Sementara itu, beban usaha sepanjang 2012 tercatat sebesar Rp 203,1 triliun, meningkat 9% dibandingkan 2011 yang mencatatkan angka Rp 185,6 triliun. Adapun beban usaha di 2010 tercatat sebesar Rp 141,7 triliun.

Meningkatnya beban usaha ini karena peningkatan konsumsi bahan bakar dan pelumas, serta pembelian tenaga listrik untuk memenuhi peningkatan permintaan listrik dari masyarakat. Selain itu. terjadi peningkatan penyusutan akibat meningkatnya jumlah aset PLN.

Aset Terus Meningkat

Aset tidak lancar PLN mengalami kenaikan 15%, dari Rp 409,5 triliun pada 31 Desember 2011, menjadi Rp 472,1 triliun pada 2012. Hal ini terutama karena pada 2012 mulai beroperasi beberapa pembangkit listrik tenaga uap (PLTU) yang merupakan bagian dari proyek percepatan pembangunan pembangkit listrik 10.000 Megawatt (MW) tahap 1.  
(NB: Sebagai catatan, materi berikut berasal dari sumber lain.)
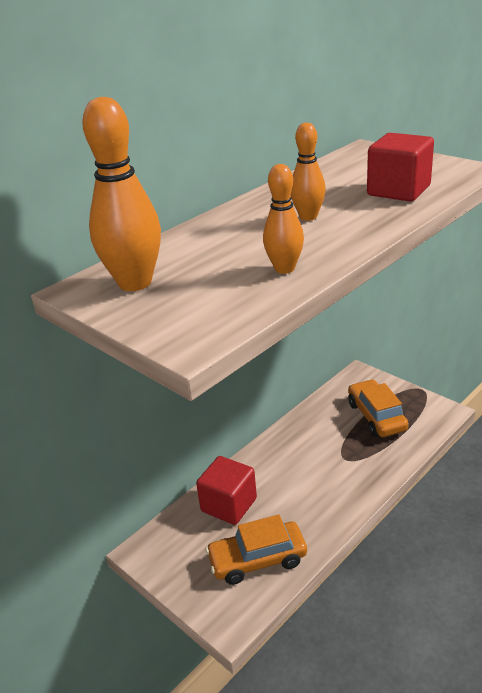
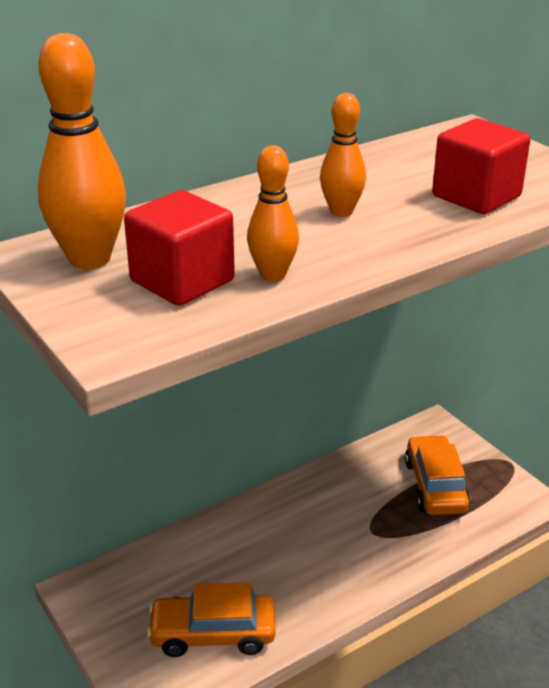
camera: 10 degrees right, 0 degrees up
(229, 505) = (203, 557): red cube -> red cube (182, 281)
PLTU 10.000 MW PLN yang sudah beroprasi sejak 2012 adalah PLTU Lontar Unit 2 dan 3, PLTU Paiton, PLTGU Tanjung Priok, PLTU Suralaya, PLTP Ulubelu Unit 1 dan 2, PLTU Kendari Unit 2, PLTU Amurang Unit 1 dan 2, PLTU Barru Unit 1 dan 2 juga masuknya PLTU Tanjung Jati B Unit 4 dan beberapa IPP baru seperti PLTU Paiton III, PLTU Cirebon, PLTU Jeneponto, dan PLTU Tanjung Kasam.
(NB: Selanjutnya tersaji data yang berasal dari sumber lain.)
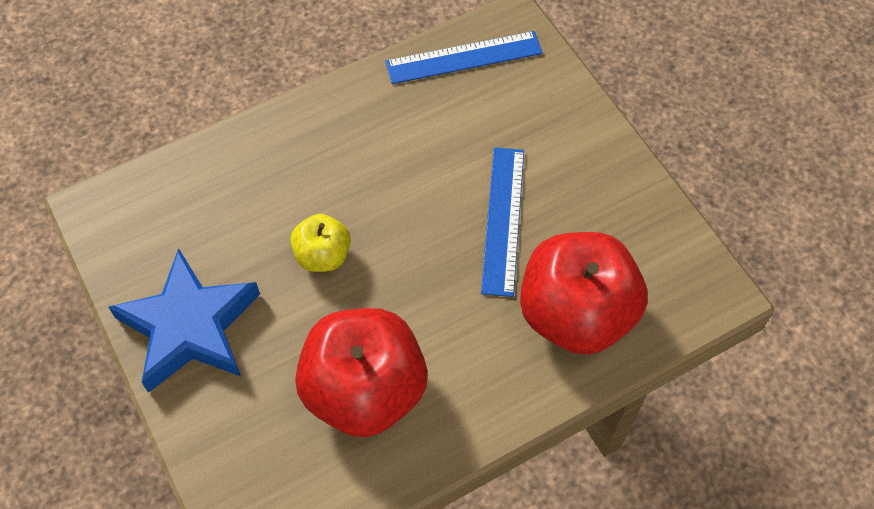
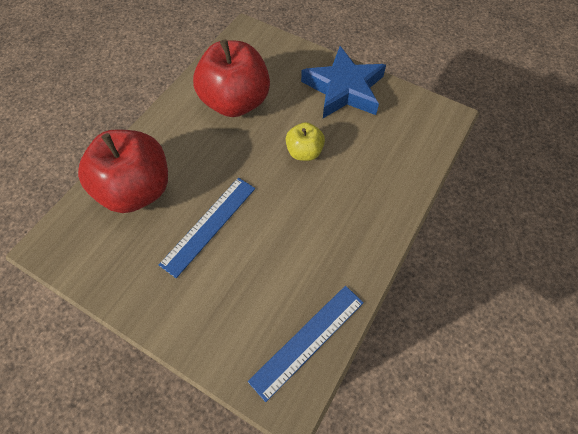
camera: 150 degrees right, 0 degrees up
(503, 220) = (209, 225): blue ruler -> blue ruler turned 60 degrees clockwise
Pada periode yang sama, tercatat aset lancar PLN naik 18%. Yakni dari Rp 58,2 triliun pada 31 Desember 2011, menjadi Rp 68,6 triliun pada 2012. Adapun aset lancar pada 31 Desember 2010 tercatat sebesar Rp 44,8 triliun. Sehingga total jumlah aset PLN pada 2012 sebesar Rp 540,7 triliun, atau naik 16% dari Rp 467,7 triliun pada 2011.
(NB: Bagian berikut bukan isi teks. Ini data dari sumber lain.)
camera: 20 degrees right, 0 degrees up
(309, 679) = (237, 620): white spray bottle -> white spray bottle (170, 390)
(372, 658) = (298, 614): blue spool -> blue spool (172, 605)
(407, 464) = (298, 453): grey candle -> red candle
Mulai 1 Januari 2012, PLN telah menerapkan ISAK 8 mengenai penentuan apakah suatu perjanjian mengandung suatu sewa, dan PSAK 30 mengenai sewa terhadap transaksi PPA (Power Purchase Agreement) serta ESC (Energy Sales Contract) dengan IPP (pengembang proyek pembangkit listrik swasta) secara retrospektif.

Perubahan kebijakan ini mengakibatkan sebagian besar kontrak PPA dan ESC tersebut diperlakukan sebagai sewa pembiayaan, sehingga PLN mencatat aset sewaan dan liabilitas sewa pembiayaan atas kontrak dengan IPP tersebut.